RNAウイルスの多様性を扱う講演要旨を、最後の文のすぐ後から書き継ぐこと。

■ **引用文**
◆ ◆ ◆ ◆

| 要旨トップ | 本企画の概要 | 日本生態学会第66回全国大会 (2019年3月、神戸) 講演要旨
ESJ66 Abstract


シンポジウム S02-3  (Presentation in Symposium)

現代と古代のRNAウイルスの多様性を探る
Diversity of modern and ancient RNA viruses

*堀江真行(京都大学白眉センター)
*Masayuki Horie(Kyoto University)

ウイルスは宿主へ感染することによって生態系に影響を与えると考えられている。例えば海洋ではウイルスの感染による宿主の溶解が生態系へと大きな影響を及ぼすことが知られている。このように生態系の理解にはウイルスの多様性とその役割の解明が必須である。しかしウイルスの研究は主にヒトや家畜、作物に病気を起こす病原体を中心になされてきたため、ウイルスの多様性は十分に理解されていない。

◆ ◆ ◆ ◆

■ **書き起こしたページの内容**
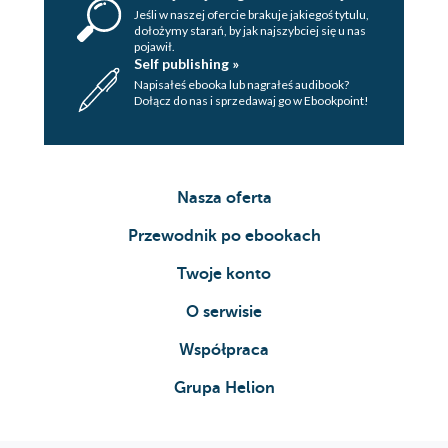
Jeśli w naszej ofercie brakuje jakiegoś tytulu,
dołożymy starań, by jak najszybciej się u nas
pojawił.
Self publishing »
Napisałeś ebooka lub nagrałeś audibook?
Dołącz do nas i sprzedawaj go w Ebookpoint!
Nasza oferta
Przewodnik po ebookach
Twoje konto
O serwisie
Współpraca
Grupa Helion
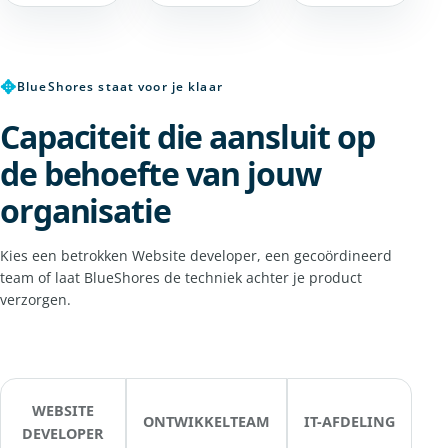
✥
BlueShores staat voor je klaar
Capaciteit die aansluit op
de behoefte van jouw
organisatie
Kies een betrokken Website developer, een gecoördineerd
team of laat BlueShores de techniek achter je product
verzorgen.
WEBSITE
ONTWIKKELTEAM
IT-AFDELING
DEVELOPER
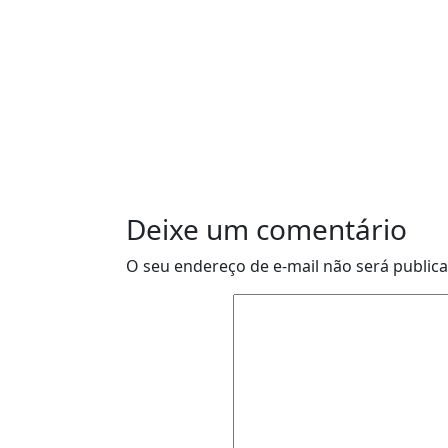
Deixe um comentário
O seu endereço de e-mail não será public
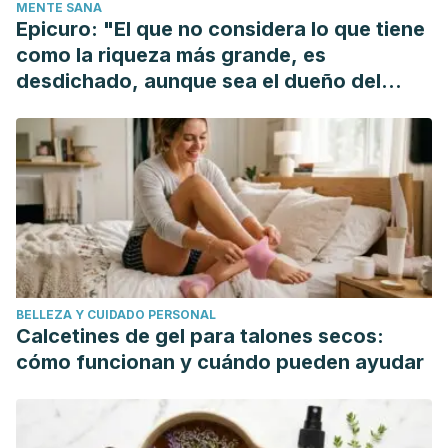
MENTE SANA
Nutrition. https://doi.org/10.1093/jn/122.12.2330
Epicuro: "El que no considera lo que tiene
Zhao, Y., Wu, P., Wang, Y., & Feng, H. (2013). Different
como la riqueza más grande, es
approaches for selenium biofortification of pear-jujube
desdichado, aunque sea el dueño del
(Zizyphus jujuba M. cv. Lizao) and associated effects on
mundo"
fruit quality. Journal of Food, Agriculture and Environment.
BELLEZA Y CUIDADO PERSONAL
Calcetines de gel para talones secos:
cómo funcionan y cuándo pueden ayudar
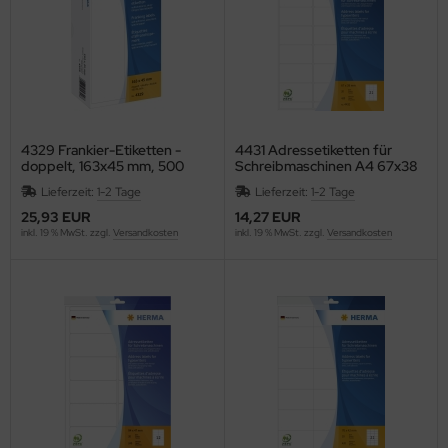
ONTACTO
swig Papier
P
4329 Frankier-Etiketten -
4431 Adressetiketten für
doppelt, 163x45 mm, 500
Schreibmaschinen A4 67x38
RAMOLIN
Stück
mmPapier matt Ecken rund
Lieferzeit:
1-2 Tage
Lieferzeit:
1-2 Tage
420 St.
ROSS
25,93 EUR
14,27 EUR
inkl. 19 % MwSt. zzgl.
Versandkosten
inkl. 19 % MwSt. zzgl.
Versandkosten
WS
GNUS EXCELLENCE
AHLE
UPHIN
Vinci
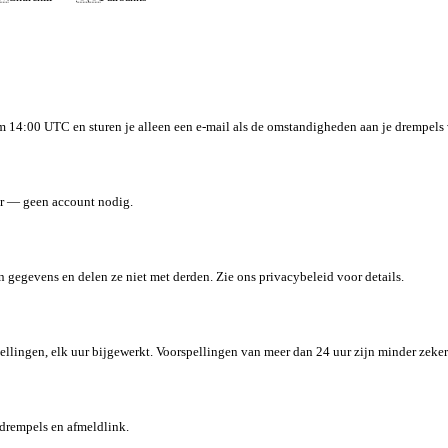
 14:00 UTC en sturen je alleen een e-mail als de omstandigheden aan je drempels
ar — geen account nodig.
 gegevens en delen ze niet met derden. Zie ons privacybeleid voor details.
n, elk uur bijgewerkt. Voorspellingen van meer dan 24 uur zijn minder zeker —
 drempels en afmeldlink.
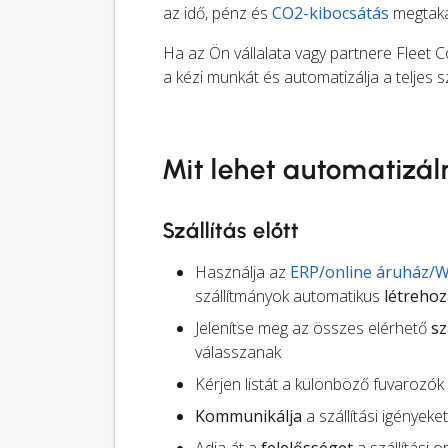
az idő, pénz és
CO2-kibocsátás
megtakar
Ha az Ön vállalata vagy partnere Fleet C
a kézi munkát és automatizálja a teljes s
Mit lehet automatizál
Szállítás előtt
Használja az
ERP/online áruház/
szállítmányok automatikus
létreho
Jelenítse meg az összes elérhető
sz
válasszanak
Kérjen listát a különböző fuvarozók
Kommunikálja
a szállítási igényeke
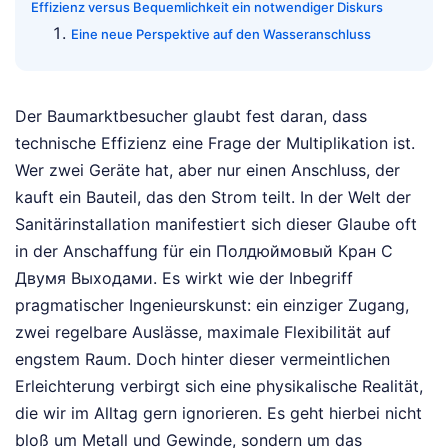
Effizienz versus Bequemlichkeit ein notwendiger Diskurs
Eine neue Perspektive auf den Wasseranschluss
Der Baumarktbesucher glaubt fest daran, dass
technische Effizienz eine Frage der Multiplikation ist.
Wer zwei Geräte hat, aber nur einen Anschluss, der
kauft ein Bauteil, das den Strom teilt. In der Welt der
Sanitärinstallation manifestiert sich dieser Glaube oft
in der Anschaffung für ein Полдюймовый Кран С
Двумя Выходами. Es wirkt wie der Inbegriff
pragmatischer Ingenieurskunst: ein einziger Zugang,
zwei regelbare Auslässe, maximale Flexibilität auf
engstem Raum. Doch hinter dieser vermeintlichen
Erleichterung verbirgt sich eine physikalische Realität,
die wir im Alltag gern ignorieren. Es geht hierbei nicht
bloß um Metall und Gewinde, sondern um das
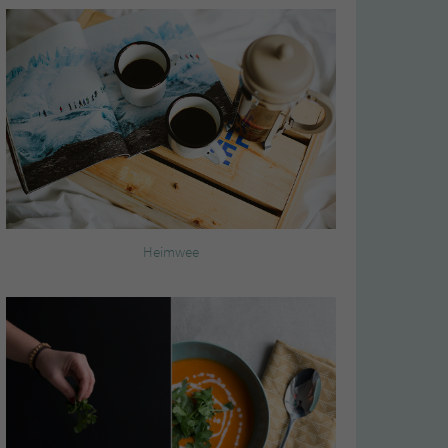
Heimwee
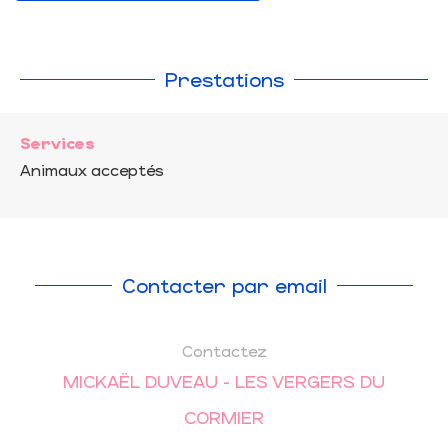
Prestations
Services
Animaux acceptés
Contacter par email
Contactez
MICKAËL DUVEAU - LES VERGERS DU
CORMIER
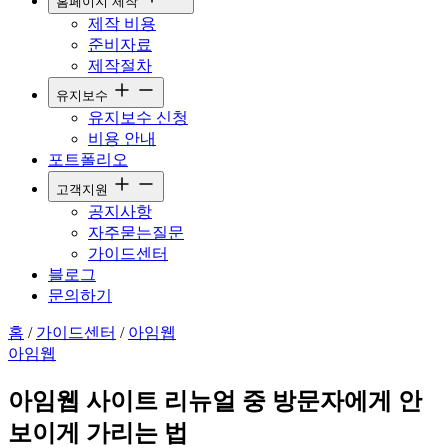
홈페이지 제작
제작 비용
준비자료
제작절차
유지보수
유지보수 신청
비용 안내
포트폴리오
고객지원
공지사항
자주묻는질문
가이드센터
블로그
문의하기
홈
/
가이드센터
/
아임웹
아임웹
아임웹 사이트 리뉴얼 중 방문자에게 안
보이게 가리는 법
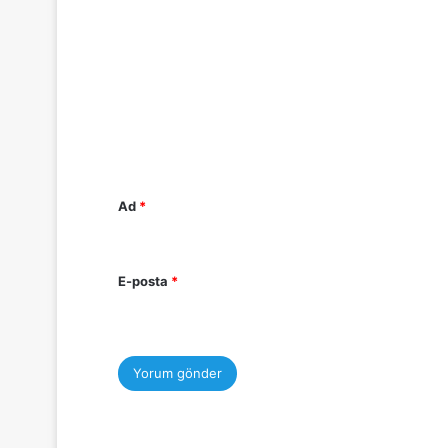
o
r
u
m
*
Ad
*
E-posta
*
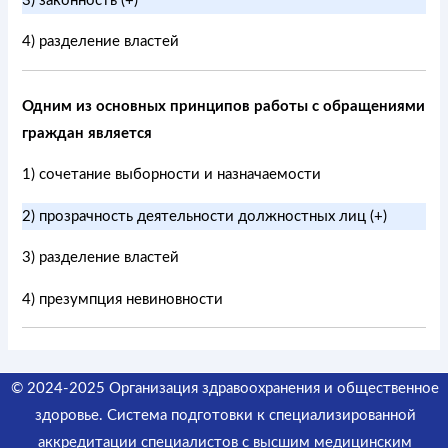
3) законность (+)
4) разделение властей
Одним из основных принципов работы с обращениями
граждан является
1) сочетание выборности и назначаемости
2) прозрачность деятельности должностных лиц (+)
3) разделение властей
4) презумпция невиновности
© 2024-2025 Организация здравоохранения и общественное
здоровье. Система подготовки к специализированной
аккредитации специалистов
с высшим медицинским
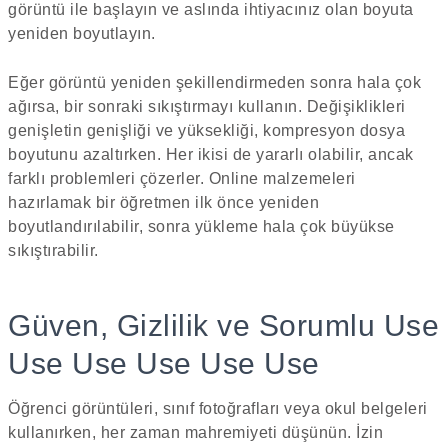
görüntü ile başlayın ve aslında ihtiyacınız olan boyuta
yeniden boyutlayın.
Eğer görüntü yeniden şekillendirmeden sonra hala çok
ağırsa, bir sonraki sıkıştırmayı kullanın. Değişiklikleri
genişletin genişliği ve yüksekliği, kompresyon dosya
boyutunu azaltırken. Her ikisi de yararlı olabilir, ancak
farklı problemleri çözerler. Online malzemeleri
hazırlamak bir öğretmen ilk önce yeniden
boyutlandırılabilir, sonra yükleme hala çok büyükse
sıkıştırabilir.
Güven, Gizlilik ve Sorumlu Use
Use Use Use Use Use
Öğrenci görüntüleri, sınıf fotoğrafları veya okul belgeleri
kullanırken, her zaman mahremiyeti düşünün. İzin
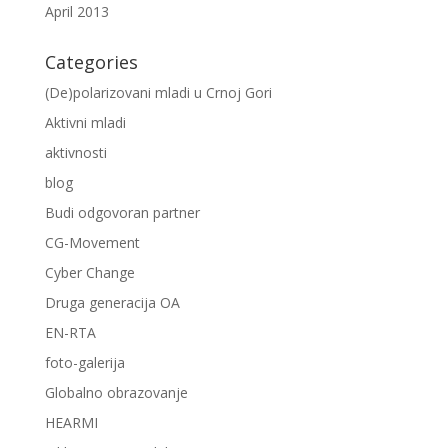
April 2013
Categories
(De)polarizovani mladi u Crnoj Gori
Aktivni mladi
aktivnosti
blog
Budi odgovoran partner
CG-Movement
Cyber Change
Druga generacija OA
EN-RTA
foto-galerija
Globalno obrazovanje
HEARMI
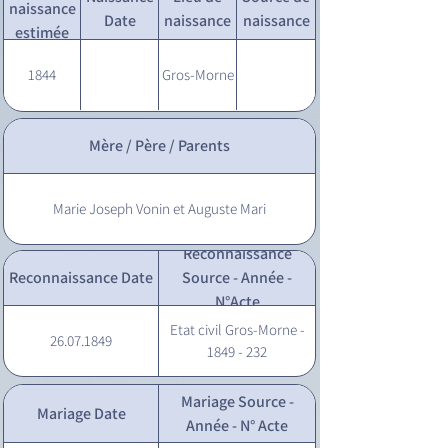
naissance
Date
naissance
naissance
estimée
1844
Gros-Morne
Mère / Père / Parents
Marie Joseph Vonin et Auguste Mari
Reconnaissance
Reconnaissance Date
Source - Année -
N°Acte
Etat civil Gros-Morne -
26.07.1849
1849 - 232
Mariage Source -
Mariage Date
Année - N° Acte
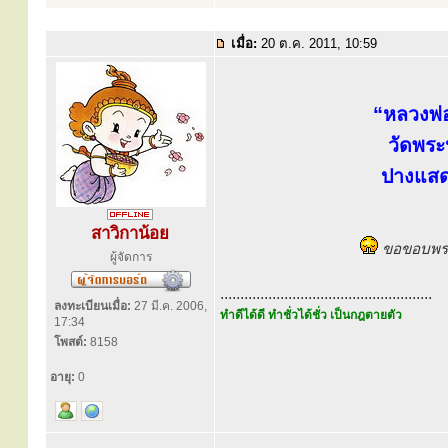
เมื่อ:
20 ต.ค. 2011, 10:59
“หลวงพ่
วัดพระ
ปางแส
สาวิกาน้อย
ขอขอบพระค
ผู้จัดการ
.....................................................
ลงทะเบียนเมื่อ:
27 มี.ค. 2006,
ทำดีได้ดี ทำชั่วได้ชั่ว เป็นกฎตายตัว
17:34
โพสต์:
8158
อายุ:
0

◆ ◆ ◆ ◆

■ **作業の結果**
 近年、様々な手法により環境や生物からウイルス(様)核酸の検出が試みられている。中でもディープシーケンシングは極めて強力なウイルス探索法であり、膨大な数の新規ウイルス(様配列)が次々と検出されている。さらに生物のゲノム配列から古代のウイルスについても知ることができる。「内在性ウイルス様エレメント」は真核生物のゲノムに存在するウイルス由来の遺伝子配列の総称であり、内在性ウイルス様エレメントの探索・解析により太古のウイルスの宿主、年代、遺伝子配列などの情報を得ることができる。これらを組み合わせることにより、現代のウイルスのみならず、数千万年にわたる太古のウイルスの多様性を知ることができる。
 我々はこれまでにディープシーケンシングおよびゲノムデータを活用し、多数の新規RNAウイルス様配列を発見した。さらに一部の発見したウイルスについては分離に成功した。これらの成果はウイルスの多様性の理解において大きく貢献するとともに、今後のウイルス生態学における礎となる。本発表では上記の成果を紹介するとともに今後の方向性について議論したい。